A Lei 10.054, de 7 de dezembro de 2000, que dispõe sobre a identificação criminal, determina que os policiais fotografem todas as pessoas presas. “O preso em flagrante delito, aquele que pratica infração penal de menor gravidade, assim como aqueles contra os quais tenha sido expedido mandado de prisão judicial, desde que não identificados civilmente, serão submetidos à identificação”, inclusive, diz a lei, “pelo processo fotográfico”. (BF/AAN)

Banco de imagens já mostra resultados

O reconhecimento fotográfico é utilizado com freqüência pela Polícia Civil para indiciar diretamente pessoas acusadas de crimes e que, por não terem sido presas, acabam sendo apontadas pelas vítimas ou testemunhas por meio de imagens. Um exemplo é de Márcio Abraão Levy, de 26 anos, que está foragido, porém foi incriminado por estelionato em dois inquéritos policiais abertos no 5º Distrito Policial (Jardim Amazonas). Ele foi reconhecido oficialmente por duas vítimas e é procurado. Mateus Elias de Almeida, de 55 anos, também foi reconhecido por fotografia como sendo autor de um golpe do bilhete premiado que lhe rendeu R$ 3 mil.

Levy foi reconhecido pela cozinheira J., de 41 anos, como sendo um dos três homens que no dia 11 de novembro de 2002 a convenceram a entregar R$ 1,6 mil para que pudesse conseguir um empréstimo de R$ 85 mil. Ela mora na Vila Formosa e telefonou para uma empresa que fazia empréstimos e os homens apareceram em sua casa. A mulher queria fazer um empréstimo para comprar uma casa. Levy chegou em um Golf verde, placas CNW-1666 de Curitiba, e alegou chamar-se Edson Martins. Quando se deu conta de ter sofrido um golpe, J. registrou queixa no 5º DP.

Foi por conta de outro golpe aplicado pelo mesmo homem em 29 de julho de 2003 que a polícia conseguiu identificá-lo. Nessa data, ele esteve em uma escola particular de Educação Infantil, onde se apresentou como Edson Martins e “vendeu” uma assinatura de revista para a professora K., de 29 anos.
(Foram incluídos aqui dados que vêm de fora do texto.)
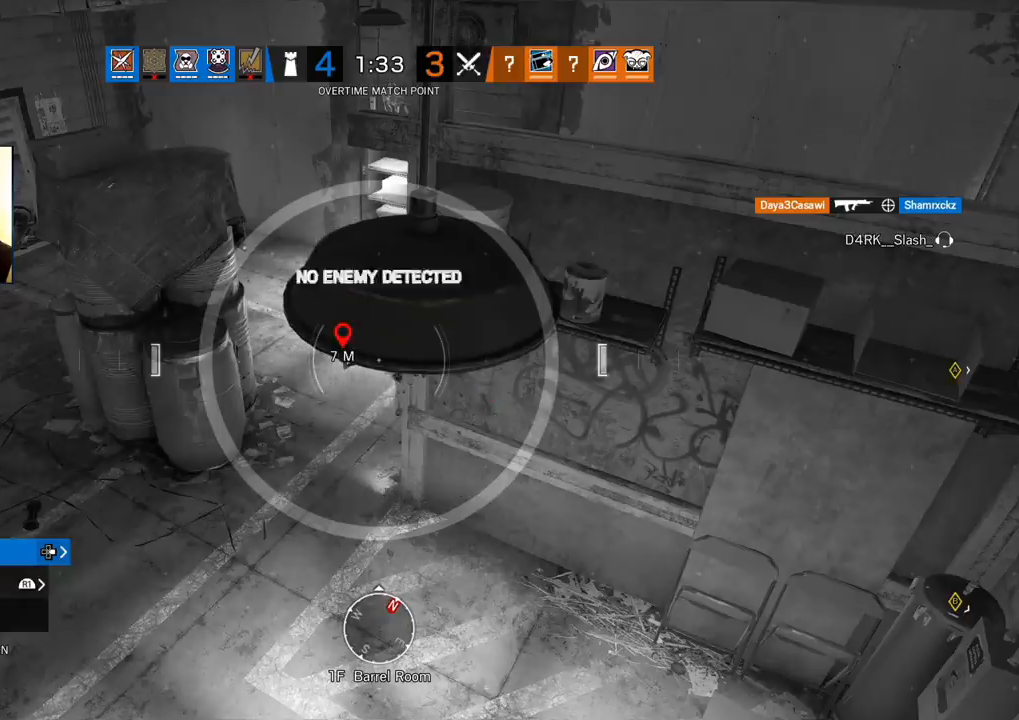
{"buttons": ["TRIANGLE"], "left_stick": "center", "right_stick": "center", "events": [[33, "TRIANGLE", "up"], [133, "TRIANGLE", "down"]]}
Ela pagou com dois cheques pré-datados no valor de R$ 20,00 cada um. Um dos cheques foi adulterado para R$ 620,00 e descontado no caixa.

Para sacar o dinheiro, foi necessário transformar o cheque em “nominal” a favor de Márcio Abraão Levy. Quando a polícia pegou esse cheque, já havia descoberto que o Golf verde usado pelo homem que enganara a cozinheira havia sido vendido pelo verdadeiro Edson na Capital paulista e que o falsário “adotou” o nome do dono do veículo.

Apoio

O delegado Luís Antônio Mita e a escrivã Maria Cristina Lúcio Alves, do 5º DP, resolveram requisitar a fotografia de Levy no Instituto de Identificação Ricardo Gumbleton Daunt, da Secretaria da Segurança Pública, que emite a cédula de identidade. A fotografia de Levy, que usava o nome de Edson, foi apresentada às duas mulheres lesadas. Em 1º de junho deste ano, elas estiveram na delegacia e reconheceram “sem sombra de dúvidas a fotografia de Márcio Abraão Levy, como a pessoa que se apresentou como Edson Martins”. Por isso, Levy foi indiciado em inquérito policial.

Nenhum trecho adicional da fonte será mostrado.